フィギュアスケート女子で18年平昌(ピョンチャン)オリンピック(五輪)4位入賞の宮原知子(木下グループ)が24歳の誕生日を迎えた26日、現役引退を発表した。自身のブログに「私の中で悔いはなく、やりきったという気持ちでいっぱいです」と記し、プロスケーターとして、まずはアイスショー「スターズ・オン・アイス」のカナダツアーに出演することを明かした。

日本女子をけん引したエースだった。14年から全日本選手権4連覇。完成度の高い演技で「ミス・パーフェクト」と呼ばれた。股関節の疲労骨折に悩まされながらも、懸命のリハビリで平昌五輪に出場し4位入賞。カナダに拠点を移し、2大会連続出場を目指した。

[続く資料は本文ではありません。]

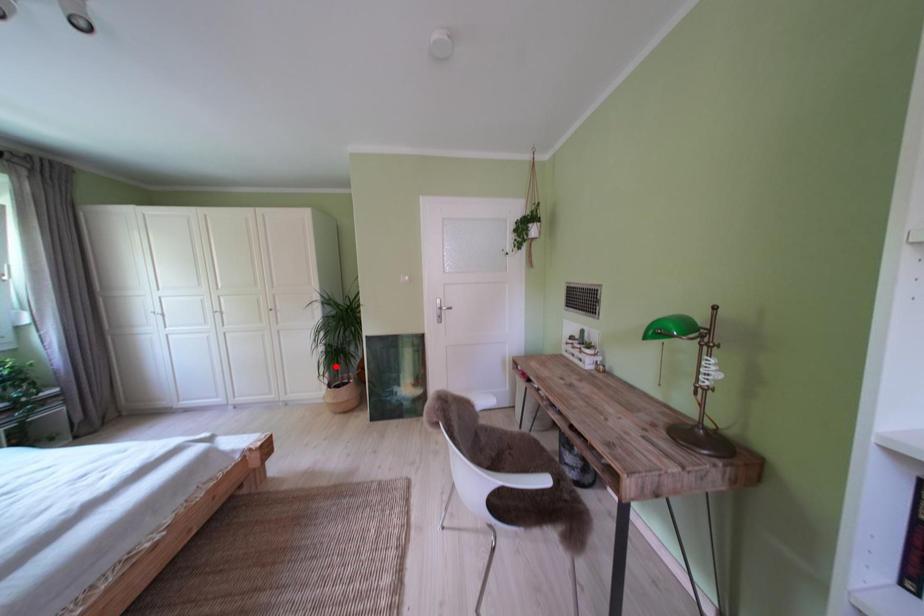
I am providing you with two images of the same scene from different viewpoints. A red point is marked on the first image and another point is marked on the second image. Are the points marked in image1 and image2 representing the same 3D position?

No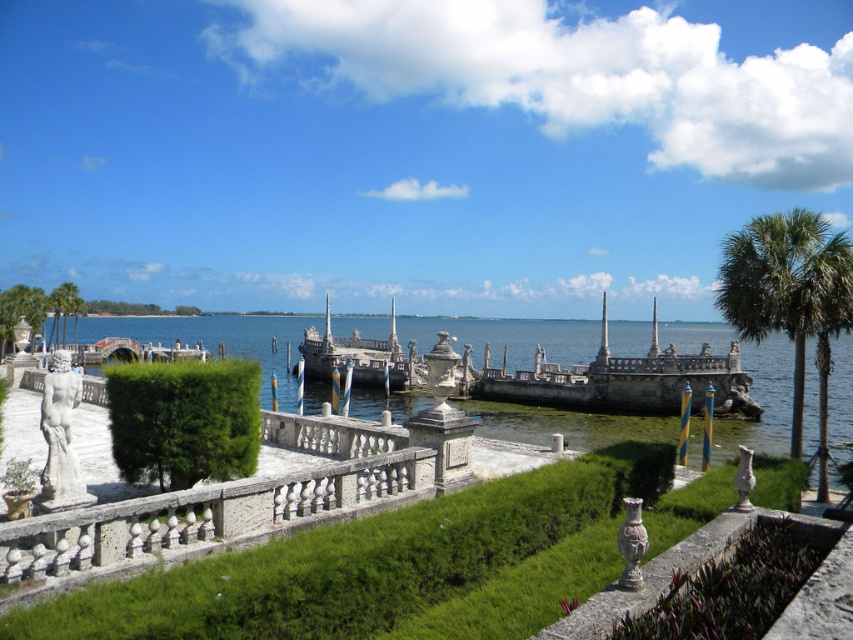
Can you confirm if green stone hedge at center is bigger than stone boat at center?

No, green stone hedge at center is not bigger than stone boat at center.

Which is in front, point (692, 632) or point (395, 362)?

Point (692, 632) is in front.

The height and width of the screenshot is (640, 853). I want to click on green stone hedge at center, so click(734, 586).

Find the location of a particular element. The height and width of the screenshot is (640, 853). green leafy hedge at center is located at coordinates (184, 420).

Which is in front, point (125, 374) or point (740, 541)?

Point (740, 541) is in front.

The height and width of the screenshot is (640, 853). Identify the location of green leafy hedge at center. (184, 420).

Between clear blue water at center and stone boat at center, which one appears on the right side from the viewer's perspective?

clear blue water at center

Does point (595, 344) come in front of point (407, 358)?

No.

What do you see at coordinates (218, 339) in the screenshot? The width and height of the screenshot is (853, 640). I see `clear blue water at center` at bounding box center [218, 339].

Locate an element on the screen. The image size is (853, 640). clear blue water at center is located at coordinates (218, 339).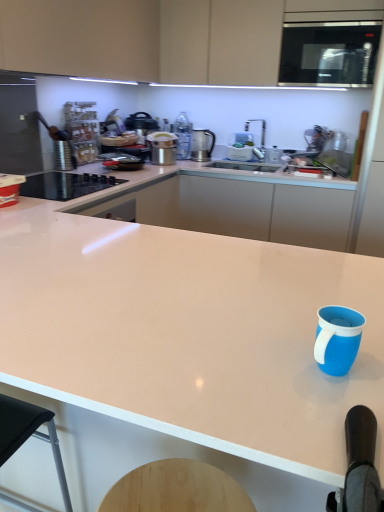
In order to click on free space to the right of blue matte mug at lower right in this screenshot , I will do `click(368, 357)`.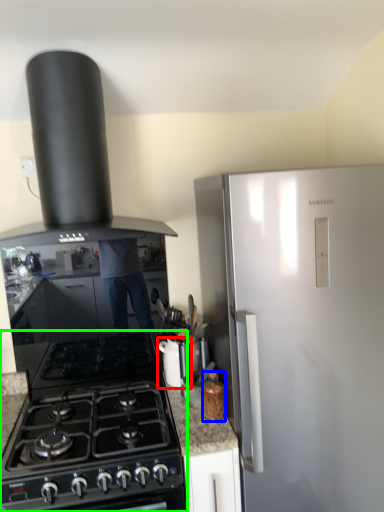
Question: Which is nearer to the kitchen appliance (highlighted by a red box)? kitchen appliance (highlighted by a blue box) or gas stove (highlighted by a green box).

Choices:
 (A) kitchen appliance
 (B) gas stove

Answer: (A)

1年前の世界選手権は19位。フリー後に向かった更衣室ですれ違ったのは、1歳上のトゥクタミシェワ(ロシア)だった。抱き締められ「ただただ前向きに頑張っていれば、いいことがあるから」とささやかれた。10代の目覚ましい活躍が続く女子フィギュア界。その言葉を胸に飛躍を遂げ、今季の全日本選手権は5位に入った。3枠の北京五輪代表は逃したが、この日、ブログに「これまで以上に、もうこれ以上はできないと納得いくまで練習し、試合に臨んだシーズンでした」とつづった。不器用だった少女はどこまでも謙虚に、最後まで全力で競技人生を滑り抜いた。【松本航】

◆宮原知子(みやはら・さとこ)1998年(平10)3月26日、京都府生まれ。4~7歳まで米ヒューストンで暮らす。6歳時に競技を始め、帰国後は浜田美栄コーチに師事。ジュニア時代の14歳で出場した12年全日本選手権で3位に入った。全日本選手権は14年から4連覇。グランプリ(GP)シリーズ通算3勝を挙げ、GPファイナルは15、16年に連続2位。世界選手権は初出場した15年銀、18年は銅メダル。18年の平昌五輪4位。関大卒。152センチ。